RFC: Catalyst::TraitFor::Model::DBIC::Schema::AutoDeploy?
One of my personal goals for this year is to reduce some of the boilerplate code I have to write in order to get working with my applications. This effort to ease Perl Programming is inspired by great projects like Moose, which really allows me to get focused on the job at hand and not worry about framework and setup. One area that I'd like to see improved relates to the effort involved in setting up development and testing databases. My recent cpan release of Test::DBIx::Class is my swing at the latter; this blog is my outline and RFC for the former.
One of my goals for Test::DBIx::Class is to make it trivial to deploy, seed and cleanup testing databases. Currently we have the ability to automatically deploy DBIC based Schemas to SQLite, MySQL and Postgresql. This ability is built on top of DBICs deployment code as well as some other bits from CPAN. This makes the job of deploying, setting up and testing as easy as:
use Test::More;
use Test::DBIx::Class qw(People);
fixtures_ok 'basic',
'basic fixtures installed';
is_fields 'first_name', People, [qw/john vanessa vincent/],
'Got expected first names';
done_testing();
Which will automatically create a database (using SQLite by default, but you can override and deploy to MySql or Postgresql as well), install the 'basic' fixtures (from a configuration file, but you can 'inline' create statements easily as well, see the docs for more) and test the schema resultset called 'People' to see if that set contains the asked for first_names. This reduces a lot of boilerplate code for deploying the database, checking it, etc (and we've all written 10 half baked version of that, right :) ) and offers some helpers for actually testing the data. For example, the 'is_fields' will ignore sorting order by default, comparing just the actual set. The above test assertion would probably have to be rewritten as:
is_deeply [sort map { $_->first_name } $schema->resultset('People')->all],
[qw/john vanessa vincent/],
'Got expected first names';
If you wanted to duplicate most of it's functionality, but there might be edge cases missed, like date fields and columns that inflate, weird differences in null handling, etc. And that's for a very simple case where you are testing a single field. If your test is more involved the syntax becomes increasingly verbose.
One of the things I really wanted for this module is to make it very easy to create a test database not only for SQLite, but for at least Postgresql and Mysql. Both these goals are helped along by the cpan distributions Test::mysqld and Test::postgresql which autodetect the presence of Mysql or Postgresql (they need to be installed, but don't need to be running) and creates a temporary database installation in /tmp or the directory of your choice.
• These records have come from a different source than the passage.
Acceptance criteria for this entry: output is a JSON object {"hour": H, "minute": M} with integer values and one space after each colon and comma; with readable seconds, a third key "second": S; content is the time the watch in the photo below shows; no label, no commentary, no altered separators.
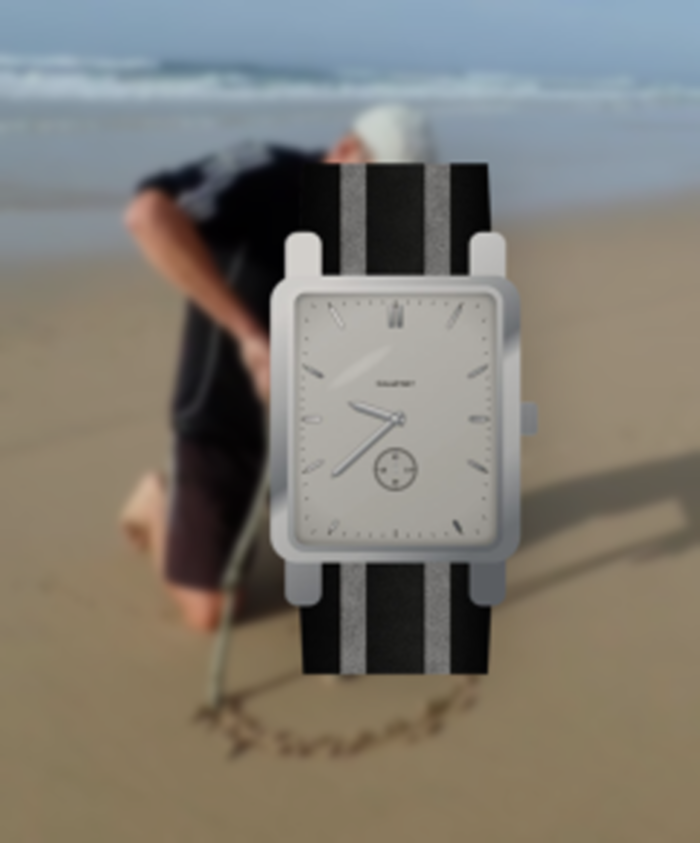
{"hour": 9, "minute": 38}
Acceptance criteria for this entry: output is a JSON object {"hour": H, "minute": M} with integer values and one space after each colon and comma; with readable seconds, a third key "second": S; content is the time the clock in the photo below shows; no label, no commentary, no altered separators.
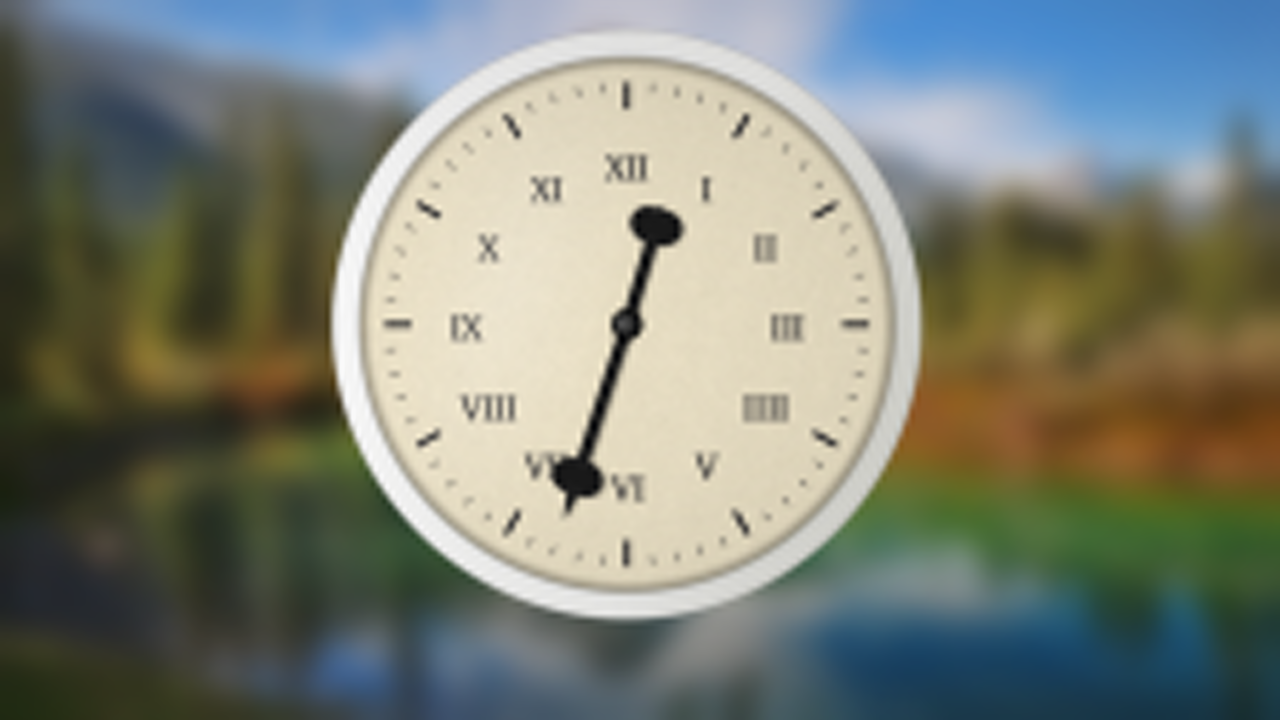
{"hour": 12, "minute": 33}
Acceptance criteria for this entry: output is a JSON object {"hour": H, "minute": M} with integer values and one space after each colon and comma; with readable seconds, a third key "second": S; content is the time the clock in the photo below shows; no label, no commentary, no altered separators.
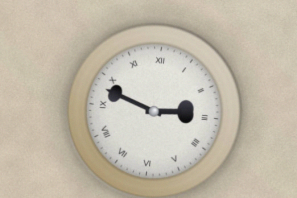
{"hour": 2, "minute": 48}
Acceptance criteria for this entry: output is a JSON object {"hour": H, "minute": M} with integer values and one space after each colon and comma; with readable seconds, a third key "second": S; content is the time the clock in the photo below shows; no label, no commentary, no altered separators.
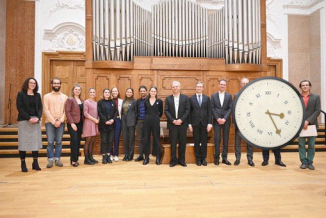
{"hour": 3, "minute": 26}
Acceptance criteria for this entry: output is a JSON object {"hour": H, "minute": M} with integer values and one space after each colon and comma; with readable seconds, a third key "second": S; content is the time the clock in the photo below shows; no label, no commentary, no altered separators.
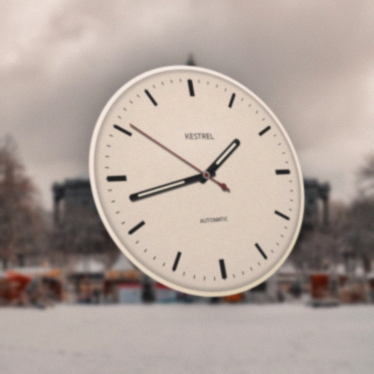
{"hour": 1, "minute": 42, "second": 51}
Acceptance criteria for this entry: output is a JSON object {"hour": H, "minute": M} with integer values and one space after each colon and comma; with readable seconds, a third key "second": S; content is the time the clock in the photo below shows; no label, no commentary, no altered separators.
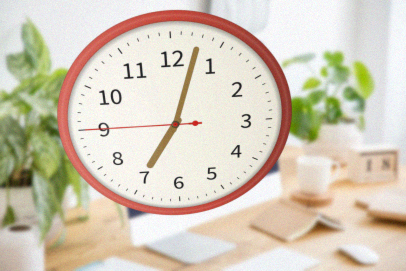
{"hour": 7, "minute": 2, "second": 45}
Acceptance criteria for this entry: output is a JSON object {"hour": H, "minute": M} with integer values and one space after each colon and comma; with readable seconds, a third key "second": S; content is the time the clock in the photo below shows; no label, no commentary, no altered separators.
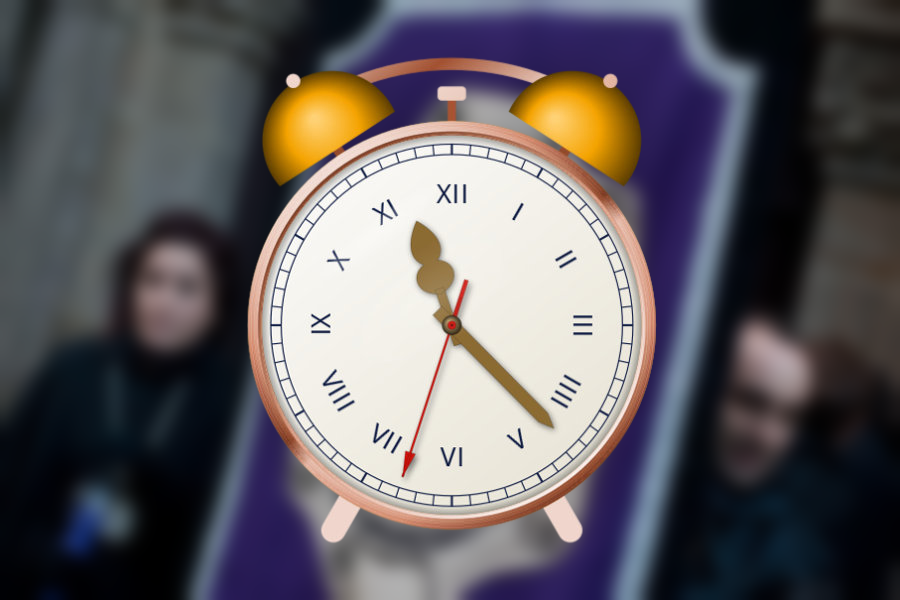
{"hour": 11, "minute": 22, "second": 33}
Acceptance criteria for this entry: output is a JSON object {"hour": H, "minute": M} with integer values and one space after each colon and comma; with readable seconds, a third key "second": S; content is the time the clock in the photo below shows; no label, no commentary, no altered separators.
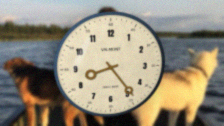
{"hour": 8, "minute": 24}
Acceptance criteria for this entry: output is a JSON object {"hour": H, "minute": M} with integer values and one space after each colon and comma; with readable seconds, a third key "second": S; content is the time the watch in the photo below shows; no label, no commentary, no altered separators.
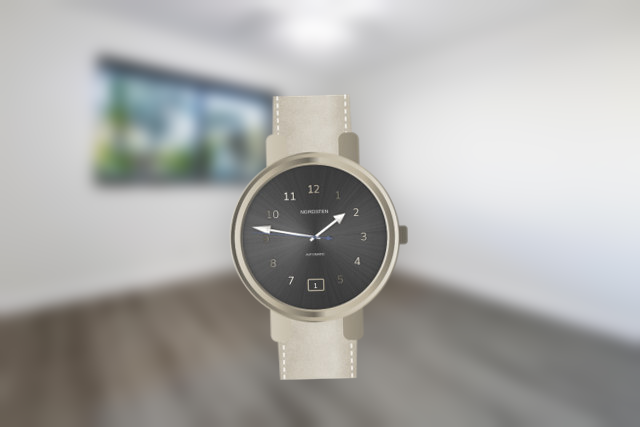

These databases live until the final tests complete and are then automatically cleaned up, unless you want to keep them, using a configuration setting or an %ENV variable.
This grants you a lot of benefits when you are trying to speed development along. You don't need to login and create the testing database, worry about setting up all the correct permissions, etc. If you are working in a multi developer company (like most of us) you probably have to create testing databases for everyone, unless you are willing to deal with the chaos of everyone's tests banging into each other. This method basically just creates a database for the programmer on the fly, reducing that effort considerable. Finally, since each temporary database is given it's own area to live, this allows you to run prove in parallel using the --jobs (or -j) option. Usually you can't run database tests in parallel, since each test will essentially be contending for a single testing database instance, using classic methods. Running parallel test jobs can greatly speed completing your tests, even with the overhead needed to instantiate a test database.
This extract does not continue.